Becoming a Change Agent

During our Peace Corps training over a year ago, we learned about the different "roles of the volunteer".  It was a touchy-feely session on how a volunteer is a learner, co-trainer, co-facilitator, project co-planner, mentor, and lastly, a change agent.  The excessive use of "co's" in the descriptions indicate we should be working side-by-side with the community members, empowering them to implement their own projects, etc.  At first blush, it could seem like a lot of BS handed down from on high, but I guess I'm towing the company line on the softer side of Peace Corps training.  I really do feel as a volunteer, you wear all of these hats, and, that having a vocabulary to define those roles, is a helpful tool during service.

The role that seems most controversial is that of the change agent.  The whole idea of the gringo rolling up and trying to convince a group of indigenous of a different way of life seems like history repeated.  Maybe that's not fair.  Peace Corps certainly has a different mission statement than those in our history books.  But at the end of the day I am a change agent.  What change is good?  What change is bad?  Who am I to say what is right or wrong, what should and should not be done?  And maybe that's why Peace Corps is a two-year minimum commitment.  It takes a long time to figure out what change really is a good thing.

Being a change agent has been hard.   Development work is hard.  Finding the distinction between helping and hurting takes awhile.  Example.  The government is building a road connecting the main highway to a Ngabe metropolis, Kankintu, tucked away in the river basin adjacent to mine.  The road will mean better access to employment, health services, and bringing goods to market.  It also means they've cut a path through virgin rain forest.  There's also talk of the road being used for future mining.  So do we forgo environmental stewardship to help build infrastructure to raise the standard of living of the region?  What development truly raises the standard of living?  Luckily, the scale of Peace Corps is so much smaller that volunteers can sleep well at night.  Most of the work we do involves education, building capacity within the communities so that they can help themselves long after the aid has left.

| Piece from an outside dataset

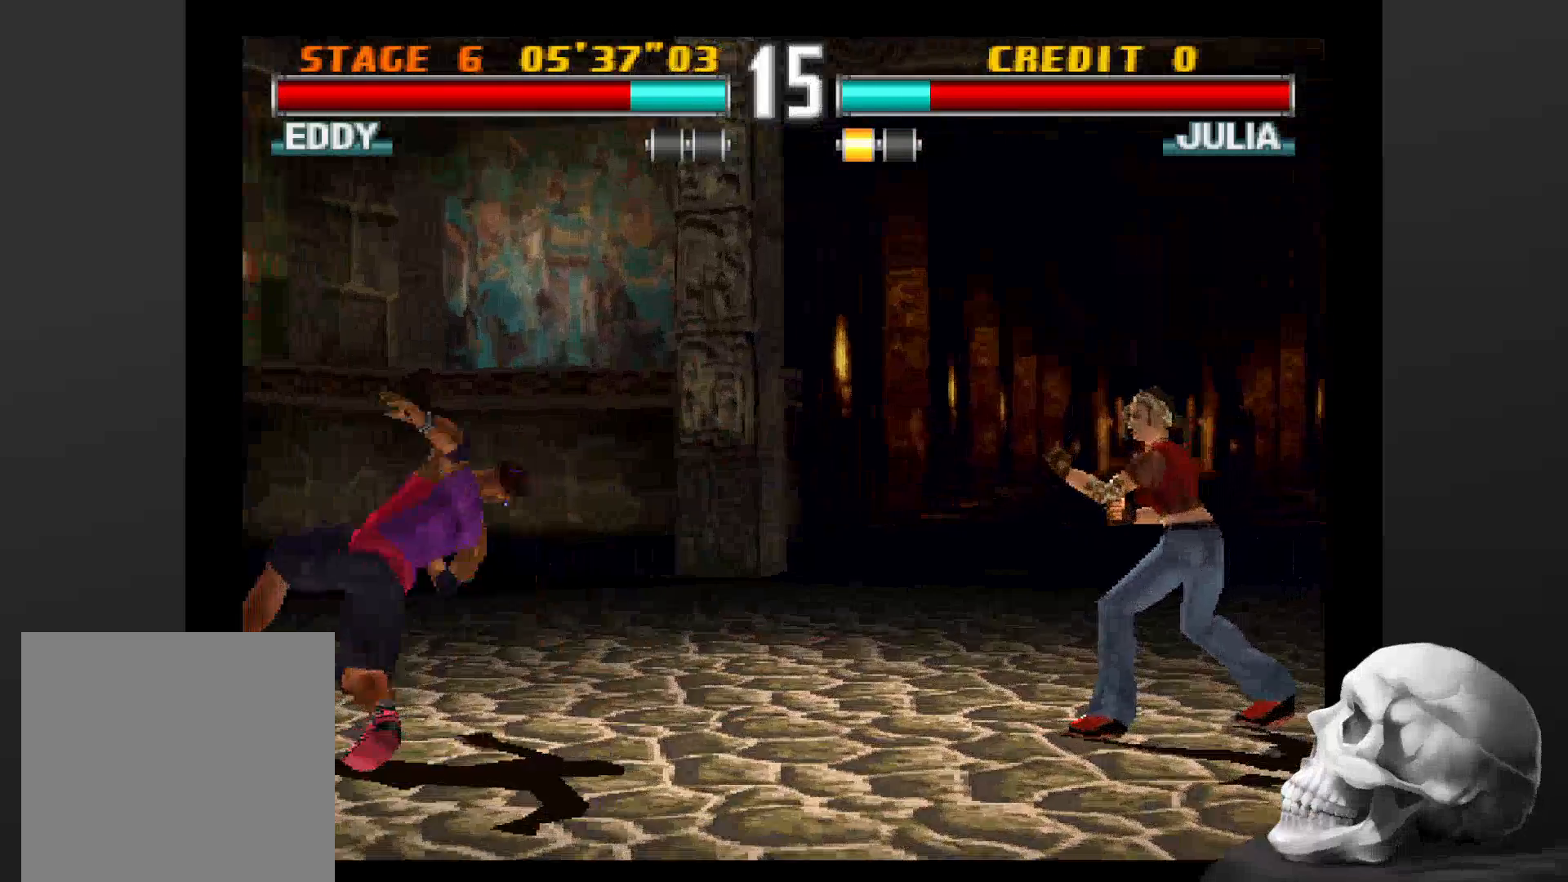
{"dt_ms": 500, "buttons": [], "left_stick": "center", "right_stick": "center", "events": []}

As with all my thoughts, I think about what the context will be when I return to the States.  Being a change agent back home is just as important.  Culture is fluid.  Look where we were on civil rights just 60 years ago.  That wasn't something that happened just because.  It has been a movement.  A collection of change agents have decided the course of history, have caused a cultural ebb and flow.  I feel like the two years away from my culture and my home will have made me a more informed change agent. This time peering back through the looking glass makes me excited about change back home.  What does being a change agent mean in the context of being home?